**Source material:**
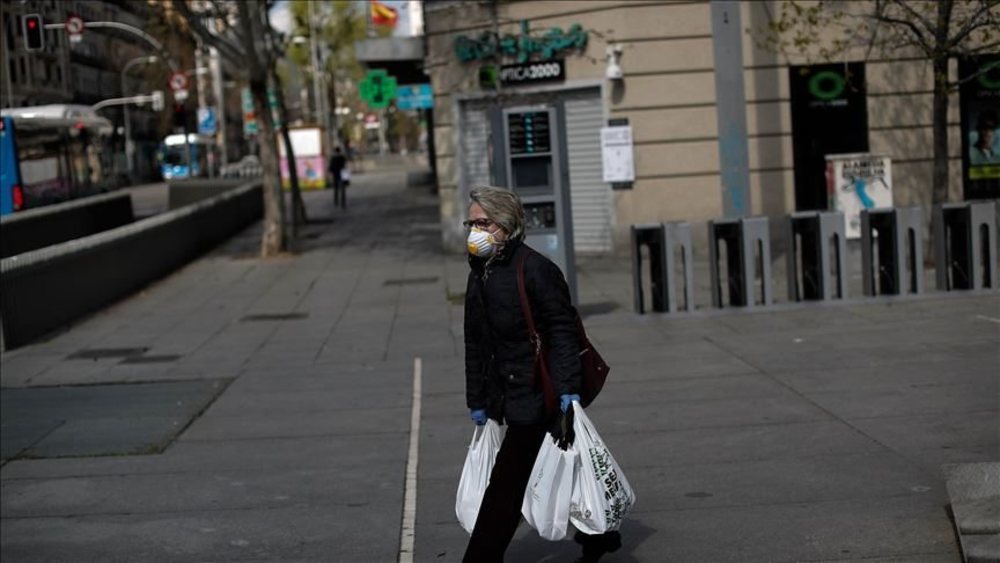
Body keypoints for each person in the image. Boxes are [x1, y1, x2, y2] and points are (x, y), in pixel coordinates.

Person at [462, 186, 622, 563]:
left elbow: (562, 331)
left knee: (506, 484)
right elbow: (475, 341)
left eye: (482, 222)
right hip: (507, 390)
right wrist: (477, 399)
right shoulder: (479, 272)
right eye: (470, 223)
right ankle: (599, 537)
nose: (474, 231)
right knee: (556, 466)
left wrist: (568, 390)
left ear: (505, 225)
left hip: (538, 392)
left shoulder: (535, 269)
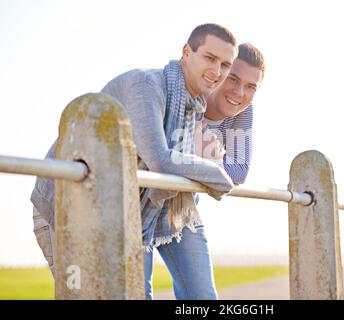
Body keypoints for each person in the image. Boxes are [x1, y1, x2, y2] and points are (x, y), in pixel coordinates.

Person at [30, 23, 238, 300]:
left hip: (129, 215)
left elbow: (174, 167)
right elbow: (161, 161)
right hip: (71, 207)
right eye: (210, 58)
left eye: (225, 64)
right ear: (187, 52)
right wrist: (216, 174)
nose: (217, 72)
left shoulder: (192, 108)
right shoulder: (146, 86)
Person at [196, 42, 265, 185]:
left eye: (250, 87)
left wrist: (209, 159)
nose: (239, 92)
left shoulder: (243, 110)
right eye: (233, 79)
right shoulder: (193, 93)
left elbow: (239, 172)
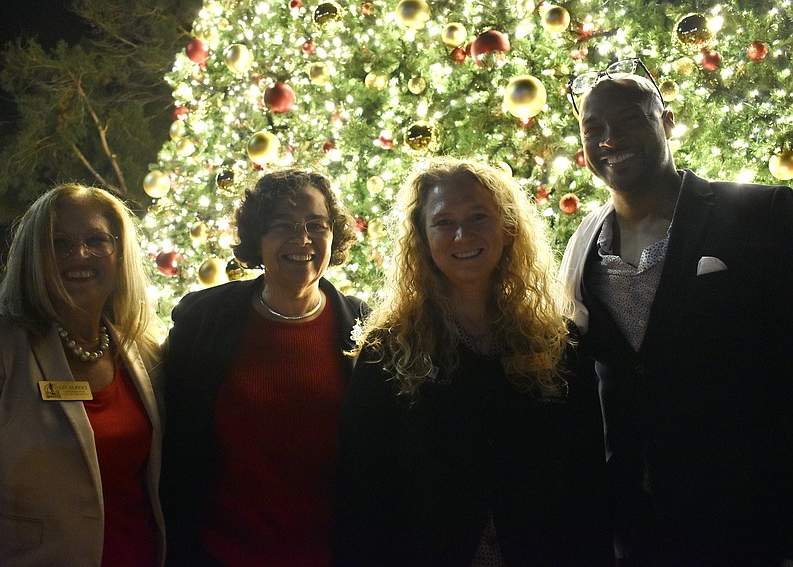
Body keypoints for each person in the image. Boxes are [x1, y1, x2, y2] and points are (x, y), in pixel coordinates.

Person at [559, 59, 793, 566]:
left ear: (666, 121)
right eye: (593, 127)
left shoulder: (766, 214)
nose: (609, 137)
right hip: (639, 528)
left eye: (628, 119)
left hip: (754, 519)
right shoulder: (581, 249)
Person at [335, 157, 609, 566]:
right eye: (443, 222)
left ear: (508, 228)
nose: (462, 235)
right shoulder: (389, 348)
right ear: (422, 238)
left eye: (479, 216)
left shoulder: (559, 342)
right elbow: (362, 494)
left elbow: (587, 482)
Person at [0, 183, 165, 565]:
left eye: (96, 239)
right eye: (59, 243)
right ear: (35, 258)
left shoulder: (141, 350)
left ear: (120, 253)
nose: (79, 254)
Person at [159, 169, 369, 566]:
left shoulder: (366, 327)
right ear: (258, 236)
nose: (302, 239)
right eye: (282, 226)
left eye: (316, 225)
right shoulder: (203, 320)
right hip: (219, 554)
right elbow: (174, 442)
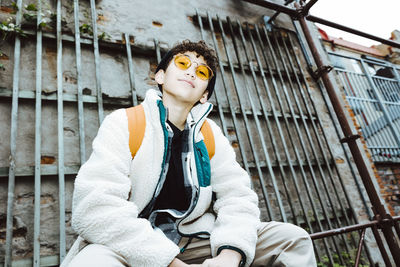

**Task description:**
Return only the lines that start at the line containing "right ear: (35, 258)" and finish at the last line of the entries, exactly as written and without pictures.

**Response below:**
right ear: (35, 258)
left shoulder: (141, 350)
left ear: (120, 253)
nose: (79, 254)
Person at [159, 169, 369, 566]:
left shoulder: (366, 327)
right ear: (258, 236)
nose: (302, 239)
right eye: (282, 226)
left eye: (316, 225)
right shoulder: (203, 320)
right hip: (219, 554)
right elbow: (174, 442)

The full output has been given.